Nel primo Presepio, vedete, non c’era il Bambino nella mangiatoia. Ma a qualcuno dei presenti sembrò di vedere un bambino privo di vita, che Francesco destò “da quella specie di sonno profondo”. Allo stesso modo, racconta Tommaso da Celano, per opera della grazia di Dio che agiva per mezzo di Francesco, “il fanciullo Gesù fu risuscitato nei cuori di molti, che l’avevano dimenticato, e fu impresso profondamente nella loro memoria amorosa”.

Forse anche noi e purtroppo tanti hanno dimenticato oggi il mistero del Natale, della nascita di un Dio che si è fatto piccolo bambino per condividere la nostra umanità e trasformarla in umanità salvata dall’egoismo, dalle guerre, dal peccato, dai nostri tanti appetiti insani, per donarle pace, perdono, misericordia, vita piena di senso e vita eterna dopo la morte corporale. Forse noi uomini stiamo dimenticando tra mercatini, luci, personaggi da favola, concerti, pranzi, ecc. ciò che è il Natale.

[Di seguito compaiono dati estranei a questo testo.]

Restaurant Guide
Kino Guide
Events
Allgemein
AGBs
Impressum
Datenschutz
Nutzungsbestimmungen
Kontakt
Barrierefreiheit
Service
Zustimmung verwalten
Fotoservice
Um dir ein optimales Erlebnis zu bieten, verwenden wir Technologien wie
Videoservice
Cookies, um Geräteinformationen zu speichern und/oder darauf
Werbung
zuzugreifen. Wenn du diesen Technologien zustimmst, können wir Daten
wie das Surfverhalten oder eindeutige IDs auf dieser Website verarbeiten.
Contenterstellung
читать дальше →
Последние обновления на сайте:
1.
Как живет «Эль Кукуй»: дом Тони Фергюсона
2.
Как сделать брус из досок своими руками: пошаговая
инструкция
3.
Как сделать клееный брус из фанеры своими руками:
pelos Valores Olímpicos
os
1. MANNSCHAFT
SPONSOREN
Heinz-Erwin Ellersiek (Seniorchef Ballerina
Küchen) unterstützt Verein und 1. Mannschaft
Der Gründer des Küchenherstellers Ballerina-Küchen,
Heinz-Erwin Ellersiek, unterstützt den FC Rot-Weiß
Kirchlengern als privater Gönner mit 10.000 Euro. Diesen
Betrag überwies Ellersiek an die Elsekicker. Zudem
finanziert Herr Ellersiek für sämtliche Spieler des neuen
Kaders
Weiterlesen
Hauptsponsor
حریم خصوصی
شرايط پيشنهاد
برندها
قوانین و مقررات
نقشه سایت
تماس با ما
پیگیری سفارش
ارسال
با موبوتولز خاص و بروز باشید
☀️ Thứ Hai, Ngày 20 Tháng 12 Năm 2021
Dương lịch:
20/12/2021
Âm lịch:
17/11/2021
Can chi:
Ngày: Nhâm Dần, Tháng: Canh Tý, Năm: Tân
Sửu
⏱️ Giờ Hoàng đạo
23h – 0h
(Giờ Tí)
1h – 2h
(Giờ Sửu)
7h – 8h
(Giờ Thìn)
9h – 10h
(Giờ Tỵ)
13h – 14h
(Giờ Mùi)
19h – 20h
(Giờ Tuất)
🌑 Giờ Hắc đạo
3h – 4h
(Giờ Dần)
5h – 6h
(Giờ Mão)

Chiediamo e auguriamoci a vicenda – anche sostando davanti ai nostri presepi come fece Francesco – che rinasca il Signore Gesù nei nostri cuori e che porti ancora pace nella verità e nella giustizia. A noi di saperlo accogliere, divenire uno con Lui e collaborare con l’angelo del Signore nell’annunciare ad ogni uomo che vaga in cerca di luce, di pace, di amore: “Vi annuncio una grande gioia, che sarà di tutto il popolo, oggi è nato per voi un Salvatore, Cristo Signore” un Salvatore che viene dalla Gloria di Dio nel più alto dei cieli e porta pace, sulla terra, agli uomini che egli ama”!

A noi, ancora una volta, accoglierlo nella mangiatoia della nostra povera esistenza, lasciarci trasformare dal suo amore fedele per il quale in questa notte, pieni di gioia e commozione Lo ringraziamo. Buon Natale! Amen.